Its computers are using an operating system that’s so out of date, about a third of them can’t be upgraded, said Superintendent Becky Berg. High school students report that it can take up to 25 minutes to log on to computers, she said.
Wide-ranging improvements in technology — including district-wide Wi-Fi, electronic tablets and computers for students and installation of security cameras at each of the district’s 22 schools — are some of improvements that would be paid for through the district’s proposed four-year, $12 million technology levy. The projected 2015 tax rate is 53 cents per $1,000 of property valuation.
Voters also will be asked to approve a four-year renewal of the district’s education and operations levy. With a projected 2015 tax rate of $4.35 per $1,000 in property tax valuation, it’s expected to raise $24.8 million next year.

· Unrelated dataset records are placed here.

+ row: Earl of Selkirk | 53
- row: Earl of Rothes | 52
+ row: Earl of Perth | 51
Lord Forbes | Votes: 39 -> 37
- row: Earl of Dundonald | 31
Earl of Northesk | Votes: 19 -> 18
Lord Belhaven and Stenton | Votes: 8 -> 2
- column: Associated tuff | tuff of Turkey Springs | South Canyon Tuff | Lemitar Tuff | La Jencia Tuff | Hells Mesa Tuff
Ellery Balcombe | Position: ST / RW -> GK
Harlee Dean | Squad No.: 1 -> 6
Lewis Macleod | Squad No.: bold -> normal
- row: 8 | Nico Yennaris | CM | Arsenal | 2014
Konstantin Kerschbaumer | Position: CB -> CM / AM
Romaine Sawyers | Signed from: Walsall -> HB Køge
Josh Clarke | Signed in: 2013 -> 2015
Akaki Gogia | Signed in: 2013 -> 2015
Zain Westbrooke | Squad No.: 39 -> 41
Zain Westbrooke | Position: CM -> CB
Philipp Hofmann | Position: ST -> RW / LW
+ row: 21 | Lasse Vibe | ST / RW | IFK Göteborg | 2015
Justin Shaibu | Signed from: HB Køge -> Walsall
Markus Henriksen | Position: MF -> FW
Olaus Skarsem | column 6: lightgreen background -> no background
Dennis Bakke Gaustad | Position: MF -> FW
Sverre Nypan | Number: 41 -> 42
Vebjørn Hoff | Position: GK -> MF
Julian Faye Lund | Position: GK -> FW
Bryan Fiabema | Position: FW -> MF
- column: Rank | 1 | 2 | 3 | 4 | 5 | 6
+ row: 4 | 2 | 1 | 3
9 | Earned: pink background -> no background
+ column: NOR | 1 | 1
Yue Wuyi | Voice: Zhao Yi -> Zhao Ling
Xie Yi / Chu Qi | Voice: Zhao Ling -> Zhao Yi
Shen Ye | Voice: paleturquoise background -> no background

If both measures are approved, the owner of a $250,000 house would pay $1,220 a year in school taxes. Voters must mail their ballots by Tuesday.
The district’s previous technology levy expired in 2005. At the time, the district decided to put money into building projects, such as Marysville Getchell High School and Grove Street Elementary School, Berg said.
Both projects came in under budget, so the district was able to use the remaining money to install a fiber-optic trunk line. Money from the proposed technology levy would be used to connect the schools to that trunk line and provide Wi-Fi to all schools.
“We have a few Wi-Fi hot spots, but we haven’t all been connected by Wi-Fi before,” Berg said.
The service could be installed district-wide next year. “Our staff and students are very hungry for technology that works efficiently,” Berg said. “Technology has changed a lot since 2005.”
High schools would get high-performance workstations for video and sound editing and for writing computer code, she said.
The district’s Wi-Fi service also would be available to the public in school parking lots during after-school hours.
The school district has 11,200 students and a general operating budget of $120 million. The district’s current maintenance and operation levy provides about a quarter of the operating budget.
Levy money is used for a variety of purposes, including paying teacher salaries, helping provide smaller class sizes, funding student activities, fine arts programs and basics like paying the heat and light bills, Berg said.
The school district had to cut more than $20 million from its budget over the past five years, according to Jim Baker, the district’s finance director.
That meant reducing 17 custodial and maintenance positions and imposing fees for students to participate in athletics, Berg said.
Passage of the levy would allow the district to eliminate the sports-participation fees through 2018, Berg said.
The district’s 2014-15 budget won’t be settled until mid-June, but passage of the levy also could make it possible to add five maintenance or custodial positions, Baker said.